Verbal abrüsten

Daniel Lücking zur Rede von Wolodymyr Selenskyj im Bundestag

  • Daniel Lücking
  • Lesedauer: 2 Min.

Mit Applaus empfingen die Abgeordneten des Bundestages den ukrainischen Präsidenten Wolodymyr Selenskyj, der am Donnerstagmorgen per Videoschaltung vor dem hohen Haus sprach. Mit geschichtlichen Analogien zum Ende des Zweiten Weltkriegs, dazu ein Plädoyer gegen eine neue Mauer durch Europa. »Sie wollen nicht hinter die Mauer gucken«, wirft Selenskyj den Deutschen vor und ist an anderer Stelle nah an Holocaust-Relativierungen, wenn er sagt: »In Europa wird ein Volk vernichtet.«

Die ukrainische Kriegskommunikation ist so abgestimmt und stringent wie offensichtlich manipulativ angelegt. Achtzig Jahre nach dem Zweiten Weltkrieg wird versucht, jede Entscheidung, die nicht umgehend dem Willen der ukrainischen Regierung folgt, implizit oder explizit über Vergleiche zum Nationalsozialismus auszuhebeln. Mit den Analogien zur Berliner Mauer und zur Luftbrücke 1948/49 legen die ukrainischen Propagandisten nahe, dass es für Berliner Abgeordnete keine andere Entscheidungsoption gibt, als den Forderungen der Ukraine nachzugeben.

Über die sozialen Medien, aber auch die Berichterstattung im Rundfunk sind alle verantwortlichen Politiker*innen so nah an diesem Krieg wie an keinem anderen zuvor. Umso notwendiger ist es, jede Entscheidung rund um Waffen und den Einsatz internationalen Kriegsgerätes gerade jetzt kühl und distanziert zu treffen, denn sie wird unweigerlich als Kriegseintritt gewertet. Ein Krieg, den wir im Wissen um die uns bevorstehende Dimension natürlich verhindern müssen.

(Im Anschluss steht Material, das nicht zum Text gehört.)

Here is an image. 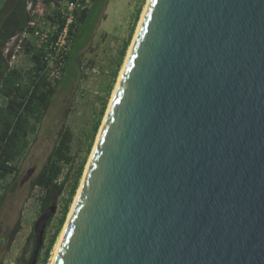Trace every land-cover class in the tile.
I'll list each match as a JSON object with an SVG mask.
<instances>
[{
  "label": "water",
  "instance_id": "1",
  "mask_svg": "<svg viewBox=\"0 0 264 264\" xmlns=\"http://www.w3.org/2000/svg\"><path fill=\"white\" fill-rule=\"evenodd\" d=\"M74 201L52 264H264V0H148Z\"/></svg>",
  "mask_w": 264,
  "mask_h": 264
},
{
  "label": "rangeland",
  "instance_id": "2",
  "mask_svg": "<svg viewBox=\"0 0 264 264\" xmlns=\"http://www.w3.org/2000/svg\"><path fill=\"white\" fill-rule=\"evenodd\" d=\"M147 2L148 0H106L102 7L100 3L91 6L85 28L90 29L95 25V29L89 43L79 51L80 71L74 75V67L71 66L59 83L37 133L30 136L29 148L17 162L18 170L0 180V196H4L0 204V264H17L21 256L29 258L34 244L30 235L41 216L42 196L39 189L31 188L30 181L44 165L59 132L69 129L73 134L70 154L74 161L71 166H64L63 175L70 169L71 178L55 202L53 218L46 228V243L54 233L69 195L72 176L80 165H83L84 171L86 169ZM44 8L49 13L51 6L44 2ZM126 42L128 47L125 49ZM33 54L31 48L30 52L24 51L15 64L16 68L24 71L25 76L34 65L31 57ZM103 104L105 107L101 114ZM98 121V130L93 136ZM30 169L34 170L30 180L20 185ZM82 177L47 264L52 262L55 246L68 219ZM18 222L20 230L8 247L6 239Z\"/></svg>",
  "mask_w": 264,
  "mask_h": 264
},
{
  "label": "trees",
  "instance_id": "3",
  "mask_svg": "<svg viewBox=\"0 0 264 264\" xmlns=\"http://www.w3.org/2000/svg\"><path fill=\"white\" fill-rule=\"evenodd\" d=\"M53 0H44L50 4ZM65 1V0H61ZM106 0H91L93 4L100 3L101 7ZM27 0H17L14 7L7 12L0 21V180L15 174L18 170L17 162L23 157L29 148V138L38 131L39 125L49 108L52 97L55 95L57 87L63 77L67 74L71 66L74 67V75L80 71L81 62L79 60V51L83 49L91 40L95 25L86 29L85 25L91 14V7L81 13L76 14V20L72 25V44L67 56V64L62 76L54 83L47 80L44 74V65L39 59V54H33V67L29 70L27 76L20 68H11L8 59L3 55V49L6 42L15 34L22 32L30 16L26 10ZM57 6H59L57 4ZM58 11H53L52 15H46L45 19L54 21ZM128 43L125 44V49ZM26 52H30L29 46H25ZM103 108L101 114L103 113ZM100 114V115H101ZM99 121L96 123L93 131L98 130ZM73 134L69 129L61 130L58 139L48 154L44 165L31 179L32 189H39L42 192L40 198L41 214L55 204L57 198L63 193L66 183L71 178V170L64 173V166H71L74 157L71 156V143ZM84 171L83 165H80L72 176V185L68 198L63 205L61 217L58 220L54 233L46 241V228L53 216L46 223L43 237V245L37 257V264H47L51 251L56 243L58 234L64 225L68 213L69 204L75 195L79 181ZM62 177V179H61ZM4 196H0V204ZM20 230L19 222L14 225L7 240L9 247L15 236ZM33 237V230L30 235ZM5 240V239H4ZM34 244L29 257L33 251ZM29 258L21 256L18 263L27 264Z\"/></svg>",
  "mask_w": 264,
  "mask_h": 264
},
{
  "label": "built area",
  "instance_id": "4",
  "mask_svg": "<svg viewBox=\"0 0 264 264\" xmlns=\"http://www.w3.org/2000/svg\"><path fill=\"white\" fill-rule=\"evenodd\" d=\"M50 6V12L47 13L44 0H27L26 10L30 20L22 32L6 42L3 55L8 59L9 66L15 68L17 60L28 45L34 54H39L47 80L54 83L62 76L67 64L76 14L88 10L91 0H53ZM55 10L58 14L54 21L45 19L46 15H52Z\"/></svg>",
  "mask_w": 264,
  "mask_h": 264
},
{
  "label": "flooded vegetation",
  "instance_id": "5",
  "mask_svg": "<svg viewBox=\"0 0 264 264\" xmlns=\"http://www.w3.org/2000/svg\"><path fill=\"white\" fill-rule=\"evenodd\" d=\"M16 1L17 0H0V21L4 15L14 7Z\"/></svg>",
  "mask_w": 264,
  "mask_h": 264
},
{
  "label": "bare ground",
  "instance_id": "6",
  "mask_svg": "<svg viewBox=\"0 0 264 264\" xmlns=\"http://www.w3.org/2000/svg\"><path fill=\"white\" fill-rule=\"evenodd\" d=\"M144 14V13H143ZM143 14H142V17H143ZM141 21V20H140ZM139 25H140V23H139ZM139 25H138V27H139ZM137 32V31H136ZM136 34V33H135ZM132 45V44H131ZM130 50V49H129ZM123 69V68H122ZM120 75H121V73H120ZM119 78H120V76H119ZM119 78H118V80H119ZM117 85V84H116ZM112 97H113V95H112ZM111 102V101H110ZM107 113V112H106ZM96 142V141H95ZM93 150V149H92ZM89 161V160H88ZM75 202V201H74ZM73 206V205H72ZM65 228V227H64ZM64 228H63V230H62V232H61V235H60V237H59V240H58V242H57V244H56V246H55V249H54V255H53V258H52V262H53V260H54V257H55V254H56V252H57V250H58V246H59V243H60V240H61V237H62V234H63V231H64ZM52 262L50 263V264H52Z\"/></svg>",
  "mask_w": 264,
  "mask_h": 264
}]
</instances>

Wer Waffenlieferungen und Truppeneinsätze als historisch notwendig darstellt, deutet einseitig. Ob uns zwingend ein zerbombtes Europa wie nach dem Zweiten Weltkrieg bevorsteht, ist noch offen, und niemand kennt den Ausgang der Geschichte im 21. Jahrhundert. Dass Putin jetzt die Chance hätte, staatsmännisch so zu handeln wie Michail Gorbatschow 1989, wird in den Reden und Appellen aktuell nicht beschworen, die als historische Bezüge nur Nationalsozialismus-Analogien kennen. Wer stets so orakelt, verstellt uns allen irgendwann den Blick darauf, eine andere, friedliche Lösung überhaupt in Erwägung zu ziehen.